Prior to C++11, only constructors callable with exactly one argument were considered converting constructors. Starting with C++11, constructors requiring multiple arguments also function as converting constructors when utilized with brace-enclosed initializer lists (copy-list-initialization).
class Point {
public:
    int x, y;

    // Multi-argument converting constructor (C++11)
    Point(int x_val, int y_val) : x(x_val), y(y_val) {}
};

void drawPoint(Point p) {}

int main() {
    // Implicit conversion from initializer list to Point
    Point p1 = {10, 20}; 
    
    // Implicit conversion during function call
    drawPoint({5, 15});  
}

The explicit Specifier and C++20 explicit(bool)

To suppress implicit conversions, a constructor must be declared with the explicit keyword. An explicit constructor restricts object creation to direct-initialization, direct-list-initialization, or explicit type casting (e.g., static_cast). C++20 introduced conditionally explicit constructors (explicit(bool)), which evaluate a boolean constant expression at compile time. This allows a constructor to act as a converting constructor only if specific type traits are satisfied.
#include <type_traits>
#include <string>

template <typename T>
class StrictContainer {
public:
    // Non-converting constructor (unconditionally explicit)
    explicit StrictContainer(int) {}

    // C++20: Conditionally explicit constructor
    // Acts as a converting constructor ONLY if double is implicitly convertible to T
    explicit(!std::is_convertible_v<double, T>) StrictContainer(double) {}
};

int main() {
    // StrictContainer<std::string> c1 = 42; 
    // COMPILER ERROR: StrictContainer(int) is explicit and excluded from copy-initialization.
    // StrictContainer(double) evaluates to explicit(true) because double cannot convert to std::string.

    StrictContainer<std::string> c2(42);     
    // OK: direct-initialization explicitly invokes StrictContainer(int).

    StrictContainer<int> c3 = 42;            
    // OK: StrictContainer(int) is explicit and excluded. HOWEVER, double is convertible to int, 
    // so StrictContainer(double) evaluates to explicit(false) and acts as a converting constructor. 
    // The int `42` undergoes a standard conversion to double to satisfy this constructor.
}

Technical Constraints

  1. Single User-Defined Conversion: The C++ standard allows only one user-defined conversion sequence per implicit conversion.

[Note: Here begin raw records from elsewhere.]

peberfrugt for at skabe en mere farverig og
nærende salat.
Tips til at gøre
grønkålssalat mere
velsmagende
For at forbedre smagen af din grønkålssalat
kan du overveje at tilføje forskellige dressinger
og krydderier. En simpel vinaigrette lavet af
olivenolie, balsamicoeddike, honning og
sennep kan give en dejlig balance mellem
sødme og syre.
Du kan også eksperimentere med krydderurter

The compiler will not chain multiple converting constructors or combine a converting constructor with a user-defined conversion operator to resolve a type mismatch.
  2. Ambiguity and Standard Conversions: If multiple converting constructors can satisfy an implicit conversion via standard conversions of the same rank, the compiler will emit an ambiguous overload error. For example, passing an int to a class that has both a Constructor(double) and a Constructor(float) results in ambiguity. Both int to double and int to float are standard floating-integral conversions of equal rank. The compiler cannot determine a best viable function, unlike with standard promotions (e.g., short to int), which have a higher rank and are used to actively resolve overload ambiguities.